Dava dilekçesi, cevap dilekçesi, bilirkişi raporu ve tüm dosya kapsamı ile birlikte yapılan değerlendirmede, davacı ile davalı arasında cari hesaba dayalı bir ticari ilişkinin olduğu, davacının cari hesaptan kaynaklanan fatura alacağı sebebiyle davalı aleyhine başlattığı icra takibine davalı tarafça yapılan itiraz üzerine, mahkememizde itirazın iptali davası açıldığı,tarafların defterleri üzerinde yapılan incelemede, davalıya ait ticari defterlerin (HMK md. 222) sahibi lehine delil niteliğinin bulunduğu,davacı tarafın ticari defterlerini ibraz etmediği, mahkememizin 10.11.2022 tarihli —- no’lu ara kararında davacının ticari defterlerini ibraz etmeyip davalının ibraz etmesi halinde, HMK 222/3 maddesi gereğince davalının usulüne uygun tutulmuş defterlerinin sahibi lehine delil kabul edileceğinin ihtar edildiği, yapılan incelemede, alacağının dayanağı olan 9 adet e-faturanın davalının defterlerinde kayıtlı olduğu, bu durumun faturaların davalı tarafından teslim alındığını gösterdiği, ancak davalının 2019,2020 ve 2021 yıllarına ait ticari defter kayıtlarına göre, her bir fatura tarihinde davalı şirketin ortağı tarafından davacıya fatura bedeli kadar ödeme yapılarak fatura bedellerinin kapatıldığı, davaya konu takip tarihi itibariyle borçlu olmadığının tespit edildiği, dolayısıyla davacının davaya konu faturalar sebebiyle alacak talebinde bulunamayacağı, anlaşıldığından davanın reddine dair aşağıdaki şekilde karar verilmiştir.

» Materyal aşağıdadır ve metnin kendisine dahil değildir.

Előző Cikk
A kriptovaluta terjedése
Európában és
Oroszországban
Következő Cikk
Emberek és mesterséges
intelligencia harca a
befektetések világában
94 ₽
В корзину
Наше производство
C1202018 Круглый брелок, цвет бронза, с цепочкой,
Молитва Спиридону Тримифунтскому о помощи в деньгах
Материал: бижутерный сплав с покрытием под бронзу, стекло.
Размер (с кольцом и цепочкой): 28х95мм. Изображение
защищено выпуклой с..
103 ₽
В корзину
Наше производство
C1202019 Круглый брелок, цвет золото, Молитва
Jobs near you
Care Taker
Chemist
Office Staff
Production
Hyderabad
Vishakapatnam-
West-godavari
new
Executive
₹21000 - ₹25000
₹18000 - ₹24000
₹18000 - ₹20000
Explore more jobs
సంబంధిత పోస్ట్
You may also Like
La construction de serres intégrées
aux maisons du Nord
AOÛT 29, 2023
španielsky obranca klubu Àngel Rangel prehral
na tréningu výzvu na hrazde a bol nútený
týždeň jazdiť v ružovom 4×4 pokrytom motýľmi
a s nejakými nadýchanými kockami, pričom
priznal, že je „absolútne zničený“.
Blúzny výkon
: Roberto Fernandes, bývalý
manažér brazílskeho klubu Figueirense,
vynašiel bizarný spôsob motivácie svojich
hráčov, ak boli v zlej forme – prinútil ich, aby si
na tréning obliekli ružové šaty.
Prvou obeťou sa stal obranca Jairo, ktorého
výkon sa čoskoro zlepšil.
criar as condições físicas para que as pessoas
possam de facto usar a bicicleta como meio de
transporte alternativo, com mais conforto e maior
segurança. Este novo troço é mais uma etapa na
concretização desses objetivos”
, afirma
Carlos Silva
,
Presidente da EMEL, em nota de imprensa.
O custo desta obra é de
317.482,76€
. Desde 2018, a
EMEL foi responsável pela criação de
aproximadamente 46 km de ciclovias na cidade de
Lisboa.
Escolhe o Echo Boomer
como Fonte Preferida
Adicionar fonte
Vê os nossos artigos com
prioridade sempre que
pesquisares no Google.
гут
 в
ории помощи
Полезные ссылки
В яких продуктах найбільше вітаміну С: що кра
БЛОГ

H Ü K Ü M: Gerekçesi yukarıda açıklandığı üzere:
1-Davacının davasının reddine,
2-Harçlar kanunu gereğince alınması gereken 179,90-TL harcın mahsubu ile fazladan alınan 105,67-TL’nin yatıran tarafa iadesine,
3-Davalı kendisini vekil ile temsil ettirdiginden A.A.Ü.T göre hesaplanan 9.200,00-TL maktu vekalet ücretinin davacıdan alınarak davalıya verilmesine,
4-Davacı tarafından yapılan yargılama giderlerinin kendi üzerinde bırakılmasına,
5-Fazla yatan gider avansı ile delil avansı var ise karar kesinleştikten sonra istek halinde ve yatıran taraflara iadesine,
6-Dava şartı olan arabuluculuk görüşmeleri neticesinde—– Arabulucuk Başvuru Nolu dosyada taktir olunan 1.560,00-TL ücretin davacıdan tahsili ile hazineye irad kaydına, Dair, taraf vekillerinin yüzüne karşı gerekçeli kararın tebliğden itibaren 2 hafta içinde —–Bölge Adliye Mahkemesinde istinaf yolu açık olmak üzere açıkça okunup usulen anlatıldı.